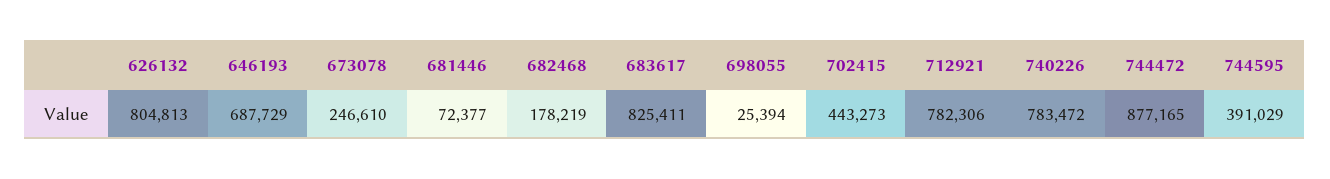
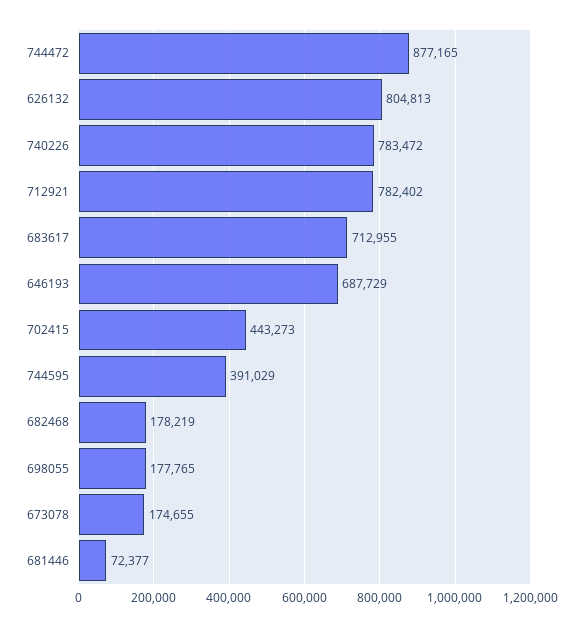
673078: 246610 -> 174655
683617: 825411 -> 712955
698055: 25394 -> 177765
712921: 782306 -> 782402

---

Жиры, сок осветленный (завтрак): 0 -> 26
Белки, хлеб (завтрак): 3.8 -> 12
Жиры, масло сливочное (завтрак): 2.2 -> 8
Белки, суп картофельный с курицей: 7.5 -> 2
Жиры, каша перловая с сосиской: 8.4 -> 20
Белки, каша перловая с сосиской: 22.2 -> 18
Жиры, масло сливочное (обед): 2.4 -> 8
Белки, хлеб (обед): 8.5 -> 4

* * *

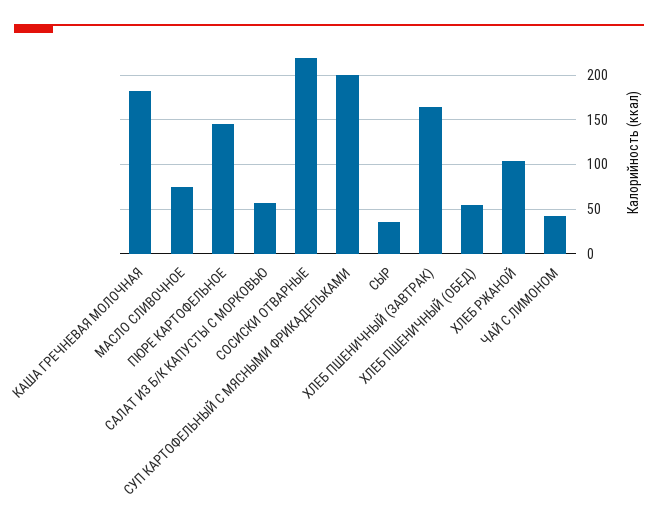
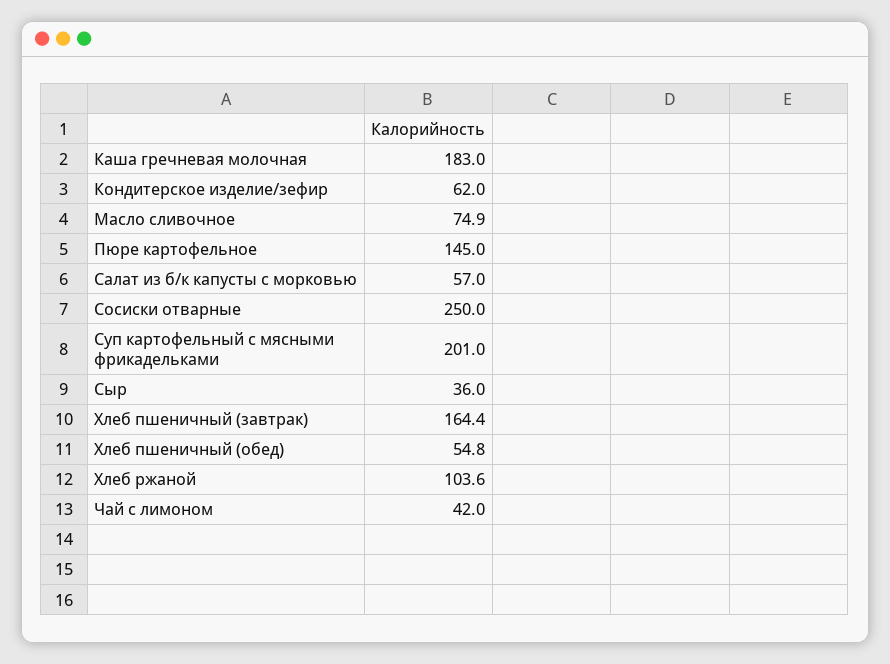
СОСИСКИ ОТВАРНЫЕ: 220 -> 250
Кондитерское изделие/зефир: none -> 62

◆ What to do ◆
Word for word, restate the lines above from the line containing "Жиры, сок осветленный (завтрак): 0 -> 26" through the line containing "Белки, хлеб (обед): 8.5 -> 4", with both included and nothing else.

◆ Your response ◆
Жиры, сок осветленный (завтрак): 0 -> 26
Белки, хлеб (завтрак): 3.8 -> 12
Жиры, масло сливочное (завтрак): 2.2 -> 8
Белки, суп картофельный с курицей: 7.5 -> 2
Жиры, каша перловая с сосиской: 8.4 -> 20
Белки, каша перловая с сосиской: 22.2 -> 18
Жиры, масло сливочное (обед): 2.4 -> 8
Белки, хлеб (обед): 8.5 -> 4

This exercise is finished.